O que escolhes? Aproveitar os prazeres da vida ou renunciar aos teus desejos? Viver livremente ou sob as regras arbitrárias de uns homens de preto? Confiar no que podes comprovar ou deixar-te levar por fábulas? Viver feliz nesta terra ou sonhar com um além que não existe?

Tens medo destas perguntas?! Então dirige-as aos santos. A resposta é enérgica!

Quem experimentou alguma vez que a felicidade está nos prazeres?! Numa vida sem regras ou nas promessas do que é sensível?! Pobre felicidade a que ficou aquém da paz, que trocou a verdade pelo que tinha ao alcance da mão, que desprezou a liberdade prendendo-a no charco das suas vistas curtas.
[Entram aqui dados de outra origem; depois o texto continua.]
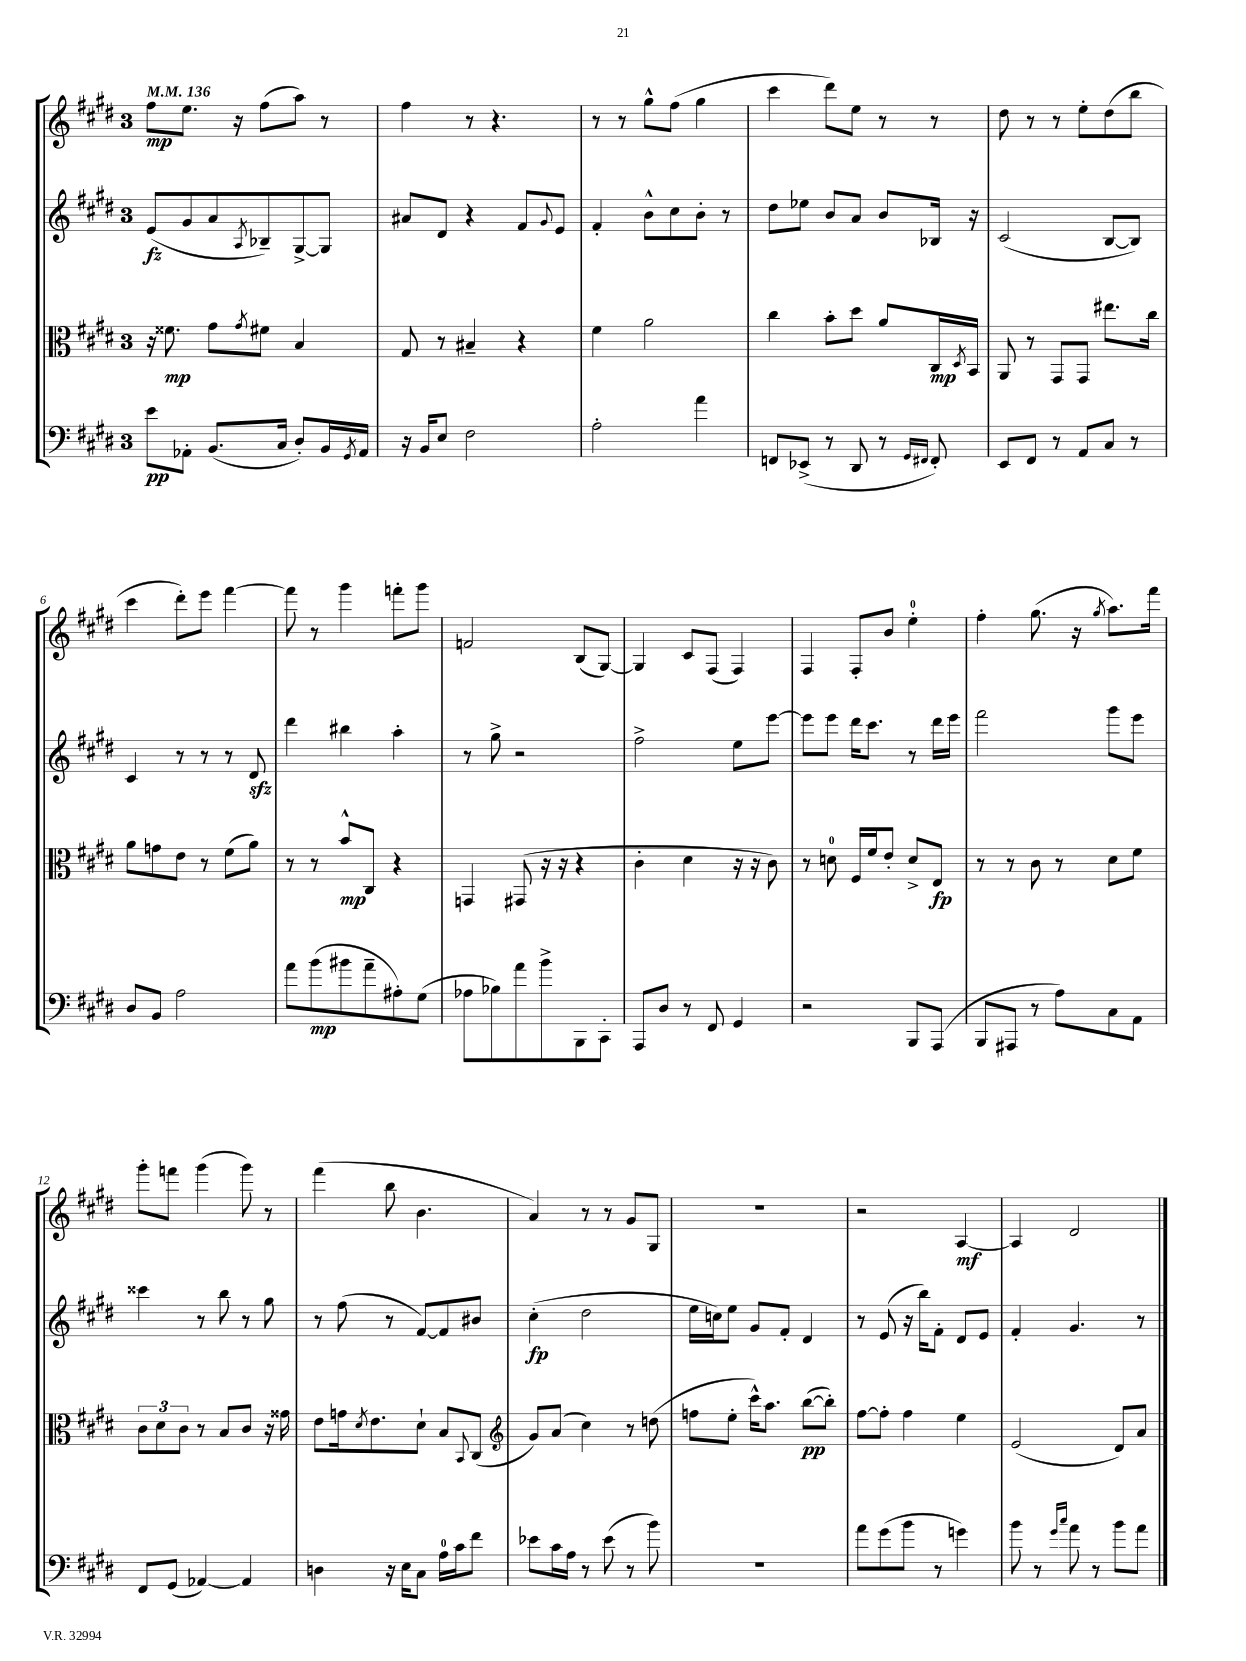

**kern	**dynam	**kern	**dynam	**kern	**dynam	**kern	**dynam
*part4	*part4	*part3	*part3	*part2	*part2	*part1	*part1
*staff4	*staff4	*staff3	*staff3	*staff2	*staff2	*staff1	*staff1
*clefF4	*	*clefC3	*	*clefG2	*	*clefG2	*
*k[f#c#g#d#]	*	*k[f#c#g#d#]	*	*k[f#c#g#d#]	*	*k[f#c#g#d#]	*
*M3/4	*	*M3/4	*	*M3/4	*	*M3/4	*
*MM136	*	*MM136	*	*MM136	*	*MM136	*
=1	=1	=1	=1	=1	=1	=1	=1
8e\L	pp	16r	.	(8e/L	fz	8ff#\L	mp
.	.	8.f##X\	mp	.	.	.	.
8AA-X'\J	.	.	.	8g#/	.	8.ee\J	.
(8.BB/L	.	8g#\L	.	8a/	.	.	.
.	.	.	.	.	.	16r	.
.	.	8qg#/	.	8qA/	.	.	.
.	.	8f#X\J	.	8B-X~/)	.	(8ff#\L	.
16C#/Jk	.	.	.	.	.	.	.
8D#'/L)	.	4B/	.	[8G#^/	.	8aa\J)	.
16BB/L	.	.	.	8G#/J]	.	8r	.
8qGG#/	.	.	.	.	.	.	.
16AA-/JJ	.	.	.	.	.	.	.
=2	=2	=2	=2	=2	=2	=2	=2
16r	.	8G#/	.	8a#X/L	.	4ff#\	.
16BB/KL	.	.	.	.	.	.	.
8E/J	.	8r	.	8d#/J	.	.	.
2F#\	.	4B#X~/	.	4r	.	8r	.
.	.	.	.	.	.	4.r	.
.	.	4r	.	8f#/L	.	.	.
.	.	.	.	8qqg#/	.	.	.
.	.	.	.	8e/J	.	.	.
=3	=3	=3	=3	=3	=3	=3	=3
2A'\	.	4f#\	.	4f#'/	.	8r	.
.	.	.	.	.	.	8r	.
.	.	2a\	.	8b^^\L	.	8gg#^^\L	.
.	.	.	.	8cc#\	.	(8ff#\J	.
4a\	.	.	.	8b'\J	.	4gg#\	.
.	.	.	.	8r	.	.	.
=4	=4	=4	=4	=4	=4	=4	=4
8FFn/L	.	4cc#\	.	8dd#\L	.	4ccc#\	.
(8EE-X^/J	.	.	.	8ee-X\J	.	.	.
8r	.	8b'\L	.	8b/L	.	8ddd#\L)	.
8DD#/	.	8dd#\J	.	8a/J	.	8ee\J	.
8r	.	8a/L	.	8b/L	.	8r	.
16qqGG#/LL	.	.	.	.	.	.	.
16qqFF#X/JJ	.	.	.	.	.	.	.
8FF#'/)	.	16C#/L	mp	16B-X/Jk	.	8r	.
.	.	8qD#/	.	.	.	.	.
.	.	16BB/JJ	.	16r	.	.	.
=5	=5	=5	=5	=5	=5	=5	=5
8EE/L	.	8AA/	.	(2c#/	.	8dd#\	.
8FF#/J	.	8r	.	.	.	8r	.
8r	.	8GG#/L	.	.	.	8r	.
8AA/L	.	8GG#/J	.	.	.	8ee'\L	.
8C#/J	.	8.ee#X\L	.	[8B/L	.	(8dd#\	.
8r	.	.	.	8B/J])	.	8bb\J	.
.	.	16cc#\Jk	.	.	.	.	.
!!LO:LB:g=z
=6	=6	=6	=6	=6	=6	=6	=6
8D#/L	.	8a\L	.	4c#/	.	4ccc#\	.
8BB/J	.	8gn\	.	.	.	.	.
2A\	.	8e\J	.	8r	.	8ddd#'\L)	.
.	.	8r	.	8r	.	8eee\J	.
.	.	(8f#\L	.	8r	.	[4fff#\	.
.	.	8a\J)	.	8d#zz/	.	.	.
=7	=7	=7	=7	=7	=7	=7	=7
8a\L	.	8r	.	4ddd#\	.	8fff#\]	.
(8b\	mp	8r	.	.	.	8r	.
8b#X\	.	8b^^/L	mp	4bb#X\	.	4ggg#\	.
8a~\	.	8C#/J	.	.	.	.	.
8A#X'\)	.	4r	.	4aa'\	.	8fffn'\L	.
(8G#\J	.	.	.	.	.	8ggg#\J	.
=8	=8	=8	=8	=8	=8	=8	=8
8A-X\L	.	4GGn/	.	8r	.	2fn/	.
8B-X\)	.	.	.	8gg#^\	.	.	.
8a\	.	(8GG#X/	.	2r	.	.	.
8b^\	.	16r	.	.	.	.	.
.	.	16r	.	.	.	.	.
8BBB\	.	4r	.	.	.	(8B/L	.
8CC#'\J	.	.	.	.	.	[8G#/J)	.
=9	=9	=9	=9	=9	=9	=9	=9
8AAA/L	.	4c#'\	.	2ff#^\	.	4G#/]	.
8D#/J	.	.	.	.	.	.	.
8r	.	4d#\	.	.	.	8c#/L	.
8FF#/	.	.	.	.	.	(8F#/J	.
4GG#/	.	16r	.	8ee\L	.	4F#/)	.
.	.	16r	.	.	.	.	.
.	.	8c#\)	.	[8eee\J	.	.	.
=10	=10	=10	=10	=10	=10	=10	=10
2r	.	8r	.	8eee\L]	.	4F#/	.
.	.	8dn\	.	8eee\J	.	.	.
.	.	16F#/LL	.	16ddd#\KL	.	8F#'/L	.
.	.	16f#/J	.	8.ccc#\J	.	.	.
.	.	8e'/J	.	.	.	8b/J	.
8BBB/L	.	8d^/L	.	8r	.	4ee'\	.
(8AAA/J	.	8E/J	fp	16ddd#\LL	.	.	.
.	.	.	.	16eee\JJ	.	.	.
=11	=11	=11	=11	=11	=11	=11	=11
8BBB/L	.	8r	.	2fff#\	.	4ff#'\	.
8AAA#X/J	.	8r	.	.	.	.	.
8r	.	8c#\	.	.	.	(8.gg#\	.
8A\L)	.	8r	.	.	.	.	.
.	.	.	.	.	.	16r	.
.	.	.	.	.	.	8qgg#/	.
8C#\	.	8d#\L	.	8ggg#\L	.	8.aa\L)	.
8AA\J	.	8f#\J	.	8eee\J	.	.	.
.	.	.	.	.	.	16fff#\Jk	.
!!LO:LB:g=z
=12	=12	=12	=12	=12	=12	=12	=12
8FF#/L	.	12c#\L	.	4ccc##X\	.	8ggg#'\L	.
.	.	12d#\	.	.	.	.	.
(8GG#/J	.	.	.	.	.	8fffn\J	.
.	.	12c#\J	.	.	.	.	.
[4AA-X/)	.	8r	.	8r	.	(4ggg#\	.
.	.	8B/L	.	8bb\	.	.	.
4AA-/]	.	8c#/J	.	8r	.	8ggg#\)	.
.	.	16r	.	8gg#\	.	8r	.
.	.	16g##X\	.	.	.	.	.
=13	=13	=13	=13	=13	=13	=13	=13
4Dn\	.	8e\L	.	8r	.	(4fff#\	.
.	.	16gn\k	.	(8ff#\	.	.	.
.	.	8qd#/	.	.	.	.	.
.	.	8.e\	.	.	.	.	.
16r	.	.	.	8r	.	8bb\	.
16E\KL	.	.	.	.	.	.	.
8C#\J	.	8d#`\J	.	[8f#/L)	.	4.b\	.
16A\LL	.	8B/L	.	8f#/]	.	.	.
16c#\J	.	.	.	.	.	.	.
.	.	8qqBB/	.	.	.	.	.
8f#\J	.	(8C#/J	.	8b#X/J	.	.	.
=14	=14	=14	=14	=14	=14	=14	=14
*	*	*clefG2	*	*	*	*	*
8e-X\L	.	8g#/L)	.	(4cc#'\	fp	4a/)	.
16c#\L	.	(8a/J	.	.	.	.	.
16A\JJ	.	.	.	.	.	.	.
8r	.	4cc#\)	.	2dd#\	.	8r	.
(8e-\	.	.	.	.	.	8r	.
8r	.	8r	.	.	.	8g#/L	.
8b\)	.	(8ddn\	.	.	.	8G#/J	.
=15	=15	=15	=15	=15	=15	=15	=15
2.r	.	8ffn\L	.	16ee\LL	.	2.r	.
.	.	.	.	16ccn\J)	.	.	.
.	.	8ee'\J	.	8ee\J	.	.	.
.	.	16ccc#^^\KL)	.	8g#/L	.	.	.
.	.	8.aa\J	.	.	.	.	.
.	.	.	.	8f#'/J	.	.	.
.	.	([8bb\L	pp	4d#/	.	.	.
.	.	8bb'\J])	.	.	.	.	.
=16	=16	=16	=16	=16	=16	=16	=16
8a\L	.	[8ff#\L	.	8r	.	2r	.
(8g#\	.	8ff#'\J]	.	(8e/	.	.	.
8b\J	.	4ff#\	.	16r	.	.	.
.	.	.	.	16bb\KL)	.	.	.
8r	.	.	.	8f#'\J	.	.	.
4gn\)	.	4ee\	.	8d#/L	.	[4A/	mf
.	.	.	.	8e/J	.	.	.
=17	=17	=17	=17	=17	=17	=17	=17
8b\	.	(2e/	.	4f#'/	.	4A/]	.
8r	.	.	.	.	.	.	.
16qqg#/LL	.	.	.	.	.	.	.
16qqcc#/JJ	.	.	.	.	.	.	.
8a\	.	.	.	4.g#/	.	2d#/	.
8r	.	.	.	.	.	.	.
8b\L	.	8d#/L)	.	.	.	.	.
8a\J	.	8a/J	.	8r	.	.	.
==	==	==	==	==	==	==	==
*-	*-	*-	*-	*-	*-	*-	*-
Que nunca soube quanto se pode chegar a amar quando se é amado sem medida!

Eras tu quem devia fazer as perguntas! Porquê escolher uma vida estreita quando podes conhecer o único que sabe fazer-te feliz? Não o deus pequenino que confundes com regras e invenções. O Deus que te criou, que está perto de ti, que te ama e te quer junto a Si para sempre.

Com a multidão dos felizes Santos que hoje celebramos, é hora de gritar a cada um: vem ver.

Bonito, forte, com saúde. Modelo de trabalho e de vida social. Rijo e meigo. Eloquente e bom ouvinte. Entregue a cada um mas desprendido de tudo. Bem disposto, engraçado. Inteligente, cheio de doutrina e experiente na oração. Sempre reto, transparente. De família estável e futuro seguro. Educado, oportuno, atento. Piedoso, simples. Audaz e responsável. Cheio de amigos. Cheio de admiradores. Humilde...

Mas Deus não ama tipos ideais. Ama-te a ti.

O teu exemplo são os santos. Não o católico de catálogo, perfeitinho, que não existe.

* E com quem elas não vão casar!

Tinha que ser agora, era o momento ideal. Fizeste planos, estavas entusiasmado com a expectativa... E não deu. Vai demorar tempo.

Deste muitas horas, empenhaste-te como em nenhum outro projeto, tinhas uma certa segurança de que daria... E falhou. Precisava de mais dedicação.

Estavas a lutar bem, um longo período sem quedas. Animado com a ideia de deixar um problema para trás... E caíste. É preciso voltar ao início.

Estás farto de lhe dizer, já conversaste com calma, já lhe deste razões... E ele não muda. Ainda não consegue.

Com paciência verás muito mais frutos: maduros e colhidos nos tempos de Deus. Espera.